Access & Regulatory Issues Affecting the Ability to Bushwalk in Western Australia

Most bushwalkers are simply interested in going for a good walk, but there are a number of forces that are likely to make this more difficult in future. Presumably you are reading this because you have an interest in bushwalking. The following affects all bushwalkers, both those who walk with Clubs and those who walk only with family and friends or as part of some other social function.

The Federation of Western Australian Bushwalkers Inc, the peak body representing the bushwalking Clubs in Western Australia, attempts to negotiate these issues, but the outcome for much is essentially political, and if you can add your influence, all bushwalkers are likely to benefit.

» Access to Water Catchment Areas for Traditional Bushwalking Activities
Federation of Western Australian Bushwalkers (FWAB) Draft Position Paper, May 2007 (pdf - 140kb)

Insurance Issues

No leader or Club can conduct activities without adequate insurance cover. Insurance providers are increasingly interested in minimising the risk to which they are exposed. They increasingly insist that Clubs adequately manage their own risk and inform them of what they are doing with regards to risk minimisation.

All Clubs must become increasingly involved in formally documenting their procedures or ultimately possibly lose access to insurance cover.

Access & Liability

Land managers are increasingly adverse to the risk of exposing their visitors to injury due inadequate skills, fitness and/or competence, and the consequent exposure of operating staff to danger in effecting a rescue.

The response has been to close sections of land or to push for formal leader qualifications.

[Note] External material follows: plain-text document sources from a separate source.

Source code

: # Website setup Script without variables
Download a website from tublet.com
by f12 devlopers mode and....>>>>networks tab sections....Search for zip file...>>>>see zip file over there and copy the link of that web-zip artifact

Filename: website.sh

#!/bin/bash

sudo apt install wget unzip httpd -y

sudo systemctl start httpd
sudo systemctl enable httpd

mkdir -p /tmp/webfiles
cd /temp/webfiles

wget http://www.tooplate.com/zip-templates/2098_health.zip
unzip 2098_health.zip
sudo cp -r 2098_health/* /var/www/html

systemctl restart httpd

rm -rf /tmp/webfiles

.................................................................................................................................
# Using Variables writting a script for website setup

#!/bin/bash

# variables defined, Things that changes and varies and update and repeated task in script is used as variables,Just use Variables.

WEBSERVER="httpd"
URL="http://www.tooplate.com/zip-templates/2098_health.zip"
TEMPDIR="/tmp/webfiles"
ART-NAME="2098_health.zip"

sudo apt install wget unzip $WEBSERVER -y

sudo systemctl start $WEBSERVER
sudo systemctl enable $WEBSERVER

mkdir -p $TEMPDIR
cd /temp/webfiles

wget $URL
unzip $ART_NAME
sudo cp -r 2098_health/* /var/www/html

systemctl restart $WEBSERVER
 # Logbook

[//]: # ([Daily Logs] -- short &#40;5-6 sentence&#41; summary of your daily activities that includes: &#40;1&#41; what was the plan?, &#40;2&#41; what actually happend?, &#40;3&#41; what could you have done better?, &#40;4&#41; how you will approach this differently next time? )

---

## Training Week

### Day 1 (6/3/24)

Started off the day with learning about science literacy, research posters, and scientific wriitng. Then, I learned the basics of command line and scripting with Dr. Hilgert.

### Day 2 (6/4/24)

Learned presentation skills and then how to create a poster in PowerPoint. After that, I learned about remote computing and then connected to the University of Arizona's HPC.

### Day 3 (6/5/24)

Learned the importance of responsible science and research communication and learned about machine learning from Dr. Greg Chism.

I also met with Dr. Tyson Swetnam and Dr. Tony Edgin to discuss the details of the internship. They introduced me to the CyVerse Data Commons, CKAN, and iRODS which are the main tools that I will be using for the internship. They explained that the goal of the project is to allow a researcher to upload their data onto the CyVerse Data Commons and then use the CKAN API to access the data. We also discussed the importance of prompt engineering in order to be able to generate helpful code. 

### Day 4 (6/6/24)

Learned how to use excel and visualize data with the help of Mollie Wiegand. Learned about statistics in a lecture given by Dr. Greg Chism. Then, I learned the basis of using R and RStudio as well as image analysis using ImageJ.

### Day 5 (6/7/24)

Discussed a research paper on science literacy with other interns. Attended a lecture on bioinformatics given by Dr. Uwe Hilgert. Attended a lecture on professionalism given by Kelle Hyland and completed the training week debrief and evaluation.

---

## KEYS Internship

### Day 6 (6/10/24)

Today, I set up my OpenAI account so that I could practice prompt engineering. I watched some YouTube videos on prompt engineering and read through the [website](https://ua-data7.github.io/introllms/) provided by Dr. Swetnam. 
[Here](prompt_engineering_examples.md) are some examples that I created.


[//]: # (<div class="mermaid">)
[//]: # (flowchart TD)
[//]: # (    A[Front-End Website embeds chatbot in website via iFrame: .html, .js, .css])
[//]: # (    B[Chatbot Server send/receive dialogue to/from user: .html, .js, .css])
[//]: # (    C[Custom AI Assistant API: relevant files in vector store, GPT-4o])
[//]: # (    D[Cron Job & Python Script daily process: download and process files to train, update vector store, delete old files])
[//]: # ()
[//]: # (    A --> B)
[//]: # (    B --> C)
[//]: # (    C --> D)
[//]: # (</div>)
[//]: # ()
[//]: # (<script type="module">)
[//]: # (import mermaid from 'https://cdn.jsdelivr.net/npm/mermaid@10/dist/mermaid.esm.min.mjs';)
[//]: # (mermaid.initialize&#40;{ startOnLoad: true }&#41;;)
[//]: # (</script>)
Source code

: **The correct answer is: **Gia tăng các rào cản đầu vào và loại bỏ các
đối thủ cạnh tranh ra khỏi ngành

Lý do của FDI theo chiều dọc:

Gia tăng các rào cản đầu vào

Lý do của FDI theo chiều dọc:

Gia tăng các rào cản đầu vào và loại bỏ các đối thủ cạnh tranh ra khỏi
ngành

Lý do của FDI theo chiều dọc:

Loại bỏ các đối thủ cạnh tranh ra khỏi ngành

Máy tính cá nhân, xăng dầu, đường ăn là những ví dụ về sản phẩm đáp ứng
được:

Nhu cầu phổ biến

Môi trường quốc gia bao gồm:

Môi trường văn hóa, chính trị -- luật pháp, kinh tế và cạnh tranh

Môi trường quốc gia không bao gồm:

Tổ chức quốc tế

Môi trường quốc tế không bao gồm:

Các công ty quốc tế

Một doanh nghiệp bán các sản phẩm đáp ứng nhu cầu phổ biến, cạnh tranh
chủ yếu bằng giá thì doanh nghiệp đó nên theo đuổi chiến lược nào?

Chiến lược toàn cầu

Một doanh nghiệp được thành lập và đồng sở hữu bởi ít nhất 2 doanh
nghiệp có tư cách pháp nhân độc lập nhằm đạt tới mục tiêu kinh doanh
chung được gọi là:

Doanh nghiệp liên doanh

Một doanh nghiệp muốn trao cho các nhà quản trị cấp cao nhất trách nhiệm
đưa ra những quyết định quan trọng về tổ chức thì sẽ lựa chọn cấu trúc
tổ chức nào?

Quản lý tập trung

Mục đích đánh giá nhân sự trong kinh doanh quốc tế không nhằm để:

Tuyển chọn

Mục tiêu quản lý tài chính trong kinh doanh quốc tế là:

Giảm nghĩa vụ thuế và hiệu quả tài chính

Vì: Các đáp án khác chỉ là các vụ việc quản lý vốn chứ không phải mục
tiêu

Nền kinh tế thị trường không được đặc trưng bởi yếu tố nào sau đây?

This may be an appropriate response to commercial operations where typically there is one experienced leader and a number of inexperienced dependent participants, and where the number of participants is a commercial issue. It is not appropriate for bushwalking clubs where the participants are invariably non dependent and group sizes more manageable.

Impacts on Water Catchments

The regulations surrounding traditional bushwalking activity in water catchments in Western Australia appear to be based on reducing the risk faced by managers of the catchments, rather than on any real risk of adverse effects on water quality. This particularly affects bushwalkers, because most of the bush that is within reasonable distance of the city, and is used for bushwalking, is also water catchment.

Catchment operations managers informally recognise that the risk to water quality posed by traditional bushwalking activity is negligible, and that bushwalkers could be very useful additional eyes and ears to monitor activities in catchments that could potentially damage water quality. Policy managers on the other hand have said, “I recognise that the risk that bushwalkers present is negligible however it is an increased risk and I cannot agree to anything that increases risk”. This attitude is at least partly based on incorrectly cited papers. One in particular (Cilimburg, A et. al. Wildland Recreation and Human Waste, published in 2000 in Vol 25 of Environment Management, Vol 25, No 6, pp 587 to 598) is quoted to say that improper disposal of human waste by bushwalkers presents an insurmountable risk to water quality. The paper actually says, “There is little evidence to suggest that the health hazard to humans is great enough to impose further regulation in areas currently using catholes."

All WA bushwalking clubs impose catholes, ie digging a small hole and burying the waste, as a means of waste disposal. Another paper, quoted to say that bushwalkers pose a huge risk of damaging vegetation through trampling and this can adversely affect water quality (Cole D.N. and Spildie D.R., published in Journal of Environmental Management 1998 53 pp 61 to 71) is actually entitled "Hiker, Horse and Llama trampling effects on native vegetation in Montana USA". In the paper’s concluding paragraph there is the sentence, “The experimental data….can only be applied to the vegetation types and trampling intensities included in the experiment.” In WA, in any case, any possible trampling effect from traditional bushwalking would be much less than that of the bulldozers used to thin vegetation to increase runoff in catchments.

Access to ‘Tracks’ (or When is a Track not a Track?)

Much of the public expansion of bushwalking is on trails like the excellent Cape to Cape Track and the Bibbulmun Track. This is good for bushwalking and good for the community; and many people who hitherto haven’t been able to, have discovered the delights of bushwalking.

In Australian Standard AS2156 - 2001, both these trails are Class 3 or 4. AS 2156 also recognises classes 5 and 6, which are unmarked routes across substantially unmodified terrain. These 'higher class' tracks are used by small numbers of bushwalkers, who leave a trace that it is not noticed by most land managers. Because they can't see them, land managers could possibly exclude walkers from using these trails inadvertently, by closing secure parking areas, by allowing water sources to fall into disuse, by closing access roads, by failing to conduct timely hazard reduction burns, or even allocate the land to some other land use.